Downtown Rochester fell on hard times after years of disinvestment, suburban flight and the after-effects of urban renewal efforts.
On top of these national-level trends, Rochester’s downtown was heavily reliant on three gargantuan office users: Kodak, Xerox and Bausch & Lomb. History was not kind to any of the three anchors: Kodak went through bankruptcy during the Great Recession, Xerox moved its headquarters to Connecticut, and Bausch & Lomb moved its headquarters to New Jersey. The end result was massive amounts of unused office space downtown and elsewhere in the City. Today, however, the future is bright for the city’s downtown as waves of new investment land in the various underutilized and repurposed buildings in the core.
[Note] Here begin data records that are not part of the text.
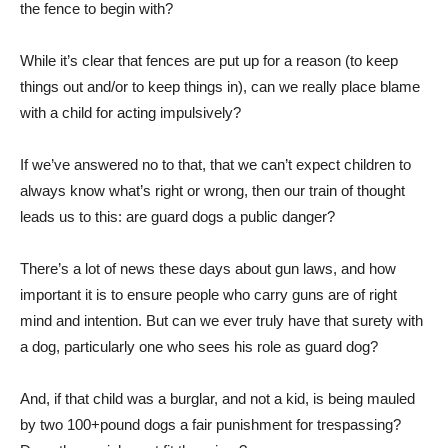
the fence to begin with?
While it’s clear that fences are put up for a reason (to keep
things out and/or to keep things in), can we really place blame
with a child for acting impulsively?
If we’ve answered no to that, that we can’t expect children to
always know what’s right or wrong, then our train of thought
leads us to this: are guard dogs a public danger?
There’s a lot of news these days about gun laws, and how
important it is to ensure people who carry guns are of right
mind and intention. But can we ever truly have that surety with
a dog, particularly one who sees his role as guard dog?
And, if that child was a burglar, and not a kid, is being mauled
by two 100+pound dogs a fair punishment for trespassing?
The most striking statistic is the growth in downtown residents. Just since the recession, the downtown core population has risen from roughly 4,500 in 2009 to roughly 6,500 (44%!) today. Furthermore, based on new units coming online, the population is expected to increase a further 40% to over 9,000 by 2018! Therefore, we would anticipate the downtown population to have doubled in 10 years. In stark contrast, the City’s overall population has been in constant decline from the 1960’s, falling from 318,000 to 210,000 people. If fact, the leveling off of the City’s population decline (2010-2015 saw only a 0.4% decline) can be attributed entirely to the renaissance of the downtown.
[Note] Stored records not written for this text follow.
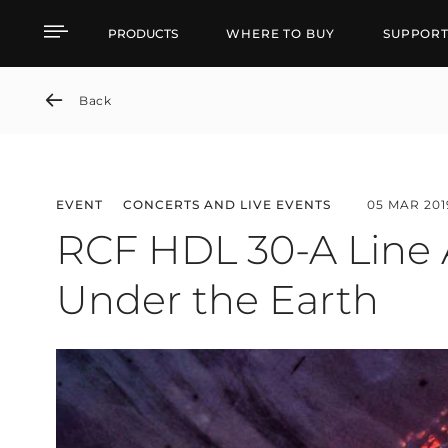
RCF HDL 30-A Line Arra
PRODUCTS
WHERE TO BUY
SUPPOR
Back
EVENT
CONCERTS AND LIVE EVENTS
05 MAR 201
RCF HDL 30-A Line A
Under the Earth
How has this happened? Mostly by conversion of mammoth office buildings into top-notch mixed use projects with a heavy reliance on residential reuses. As noted by the Rochester Downtown Development Corporation (RDDC), “35 downtown buildings have been converted from under-performing commercial uses to trendy lofts and apartments.” (Source: Downtown Housing Market Report, December 2015) And yet, the vacancy rate for downtown apartments is just a hair over 2%! With vacancy rates so low, it is no surprise that RDDC is “tracking $857 million in downtown development projects” in 2016 and beyond.
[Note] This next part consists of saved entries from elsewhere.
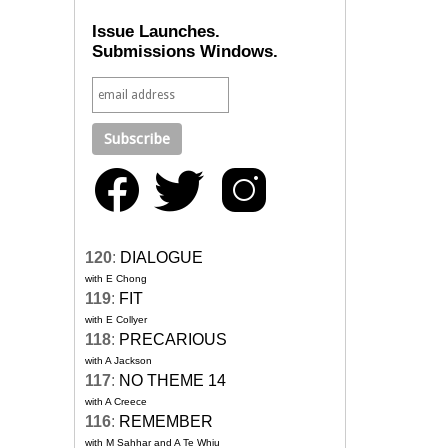
Issue Launches.
Submissions Windows.
120
:
DIALOGUE
with E Chong
119
:
FIT
with E Collyer
118
:
PRECARIOUS
with A Jackson
117
:
NO THEME 14
with A Creece
116
:
REMEMBER
with M Sahhar and A Te Whiu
One great example is the reuse of the old Midtown Plaza, previous home to eight office buildings, an indoor shopping mall, Greyhound/Trailways bus station, and three levels of underground parking. A portion of the plaza was redeveloped for use by Windstream, bringing with it 350 employees previously located in the suburbs. More recently, the remainder of Midtown Plaza was transformed into the spectacular Tower280, a high-end luxury apartment complex of 181 units with ground floor retail and a large second floor office recently occupied by Camoin’s long standing partner Bergmann Associates. This did not happen on its own, but rather required the state to invest $55 million, along with $20 million from the City of Rochester. The City took the lead by creating a master plan for the site and working with developers to make the project a reality, working from 2007 to today to see this major project through to completion.